The blasphemy no longer surprised him, but still Jardir marvelled at how stubborn the Par’chin could be. ‘How can you say that after all we have seen, Par’chin? How many prophecies must come true before you begin to have faith?’

The Par’chin closed his eyes. ‘I can see the future now. The sun will … rise tomorrow.’ He smirked as he opened his eyes. ‘Gonna think I speak to the Creator when that comes true?’

‘You were not so insolent when I was your ajin’pal,’ Jardir said. ‘Mocking what you do not understand.’

‘Ent,’ the Par’chin said. ‘Mocking stories you make up to explain what we both don’t understand. We’re cattle to these things, Ahmann. Sharak Ka means no more to them than a bull stirring up the cows, and we’ve started a stampede. It will happen now whether we’re there or not. I trust my people to stand against the night. Do you?’

‘My people stood in the night long before yours, Par’chin,’ Jardir reminded him.

‘Then let them!’ the Par’chin cried. ‘While they hold the surface, we have this one chance to take it downstairs.’

‘To Nie’s abyss,’ Jardir said. ‘Yet you deny Kaji’s divine instruction, set down in the Evejah …’

‘The Evejah is a book,’ the Par’chin said. ‘A book that’s been rewritten over the years, and never had the whole story anyway.’

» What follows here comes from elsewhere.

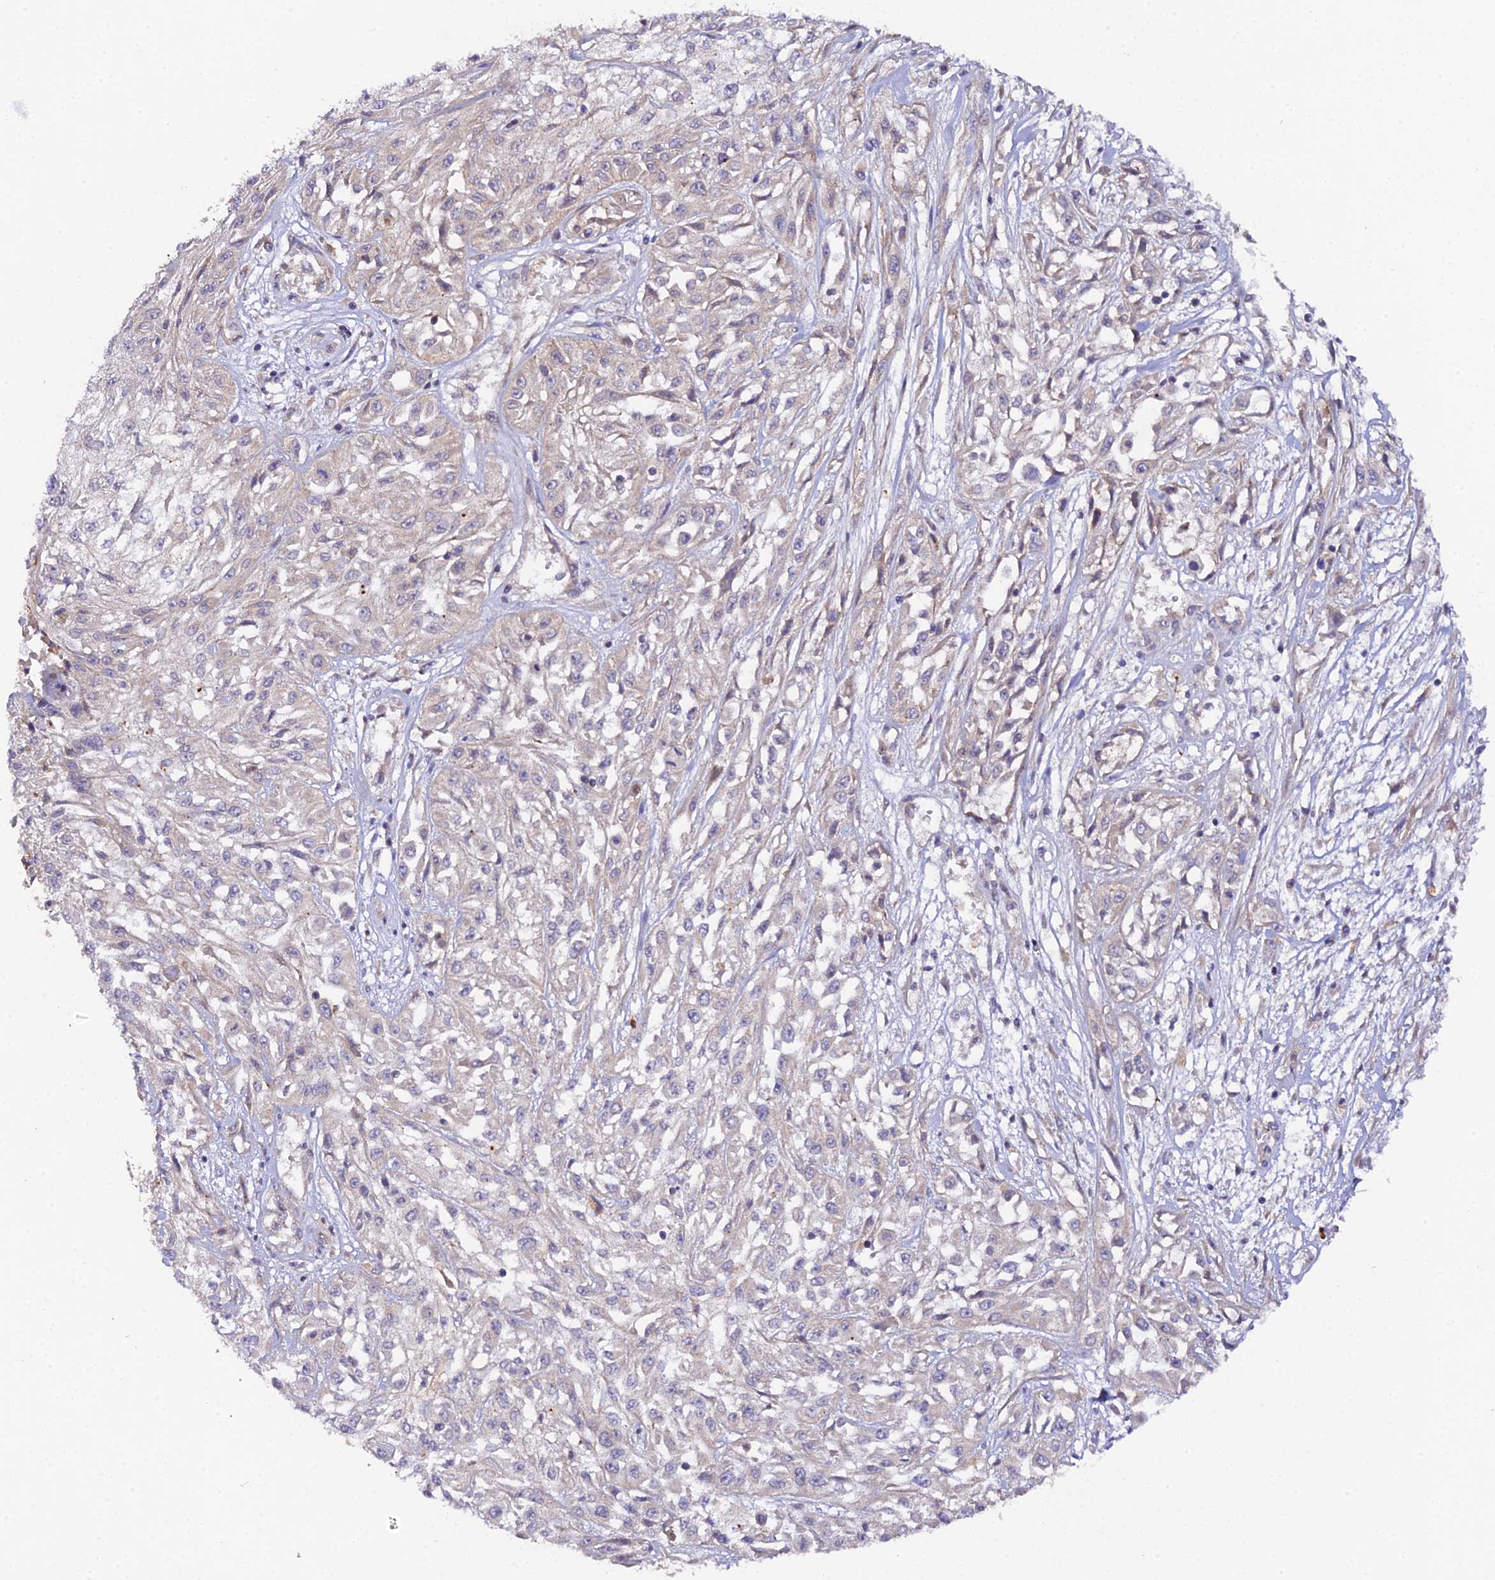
{"staining": {"intensity": "negative", "quantity": "none", "location": "none"}, "tissue": "skin cancer", "cell_type": "Tumor cells", "image_type": "cancer", "snomed": [{"axis": "morphology", "description": "Squamous cell carcinoma, NOS"}, {"axis": "morphology", "description": "Squamous cell carcinoma, metastatic, NOS"}, {"axis": "topography", "description": "Skin"}, {"axis": "topography", "description": "Lymph node"}], "caption": "A high-resolution photomicrograph shows IHC staining of squamous cell carcinoma (skin), which reveals no significant positivity in tumor cells.", "gene": "TRIM26", "patient": {"sex": "male", "age": 75}}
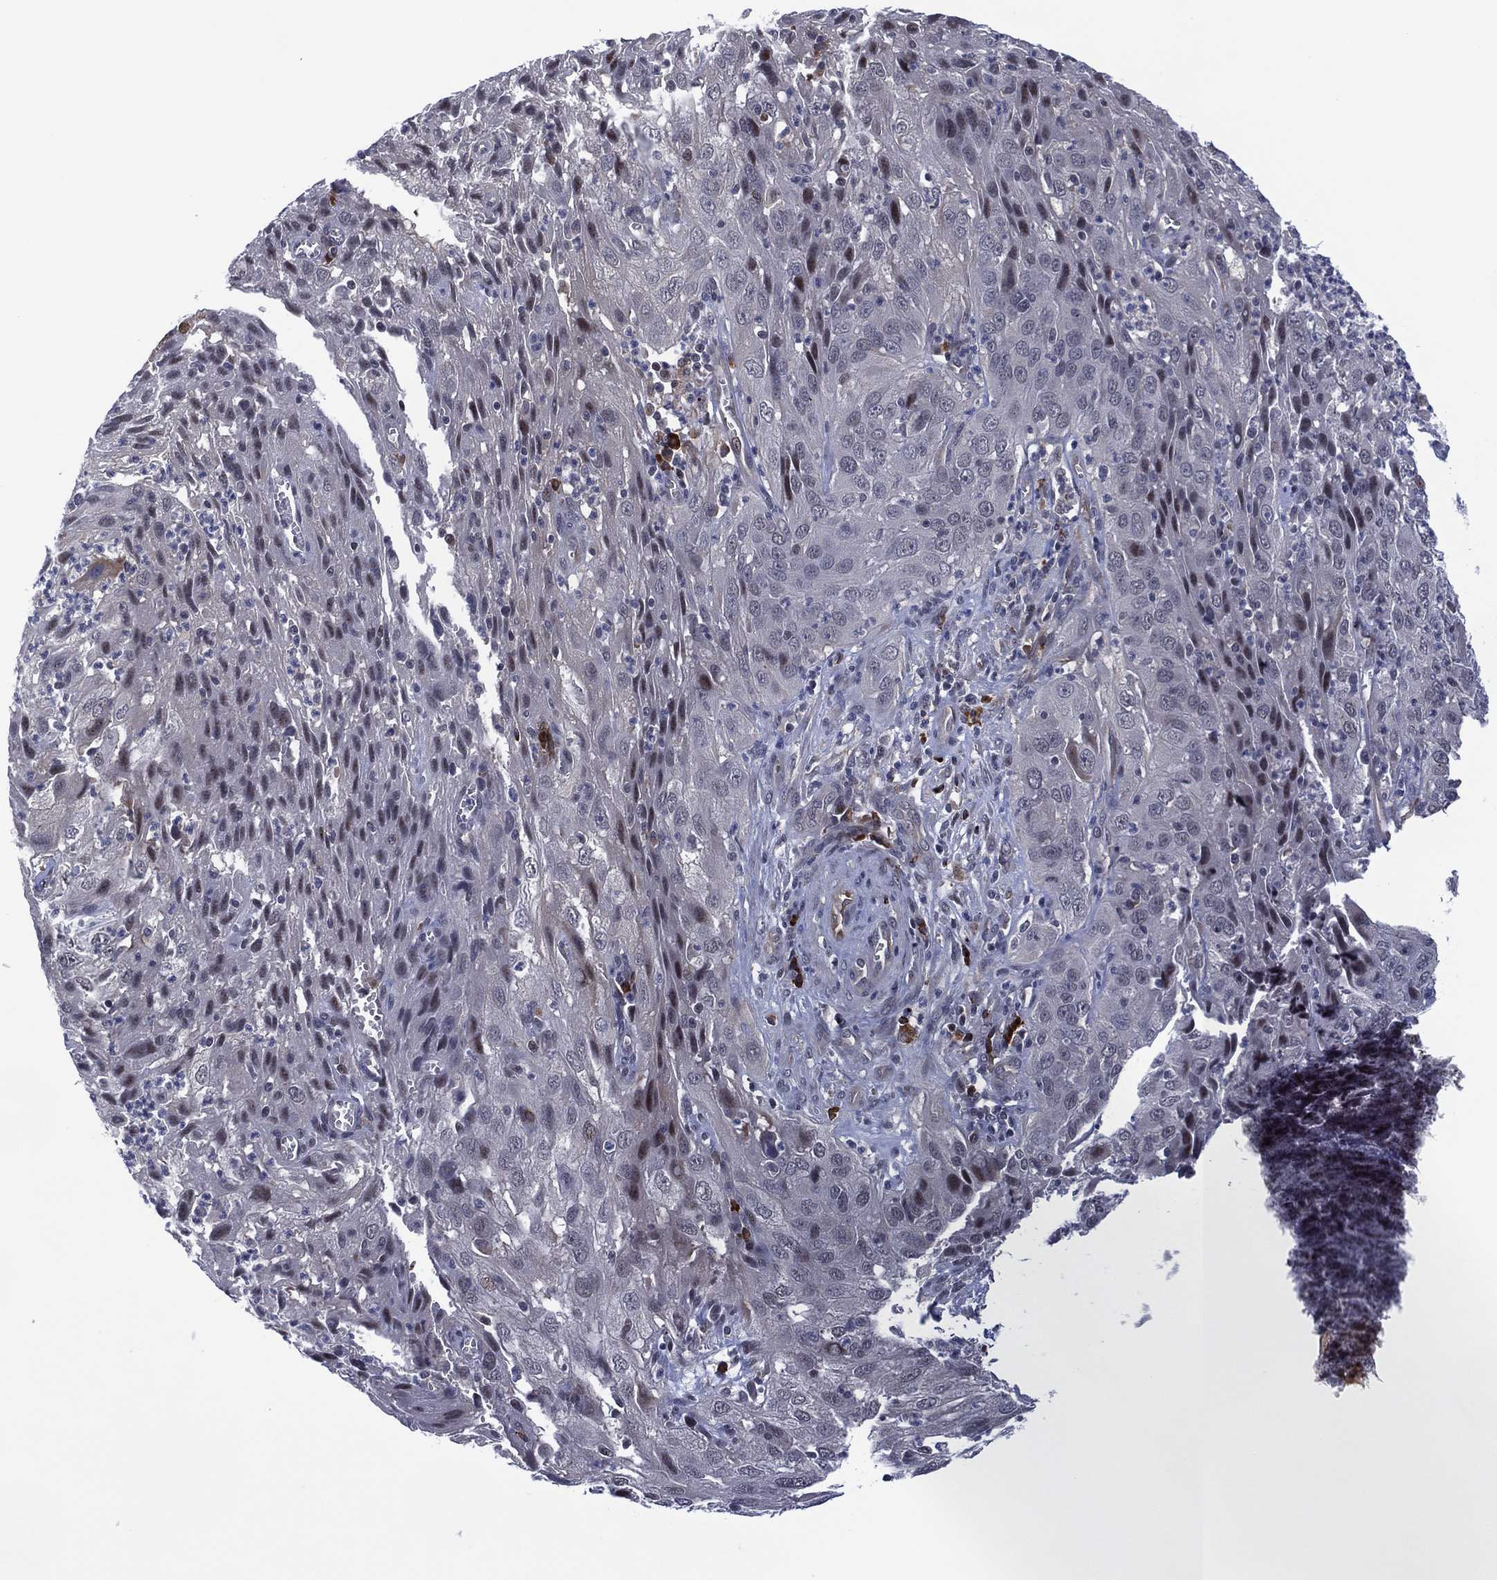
{"staining": {"intensity": "negative", "quantity": "none", "location": "none"}, "tissue": "cervical cancer", "cell_type": "Tumor cells", "image_type": "cancer", "snomed": [{"axis": "morphology", "description": "Squamous cell carcinoma, NOS"}, {"axis": "topography", "description": "Cervix"}], "caption": "Immunohistochemical staining of squamous cell carcinoma (cervical) reveals no significant staining in tumor cells.", "gene": "DPP4", "patient": {"sex": "female", "age": 32}}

‘And how do you know this story, Par’chin?’ Jardir asked. ‘How do you, an infidel, know more of Kaji than his sacred order of scholars?’

‘The dama are political creatures,’ the Par’chin said. ‘Corrupt. Said it yourself. That’s why you cast the Andrah from his throne. The Evejah bends to suit their will, selectively enforced. The real version is painted on the walls of Anoch Sun. Or was, till your diggers knocked most of them down.’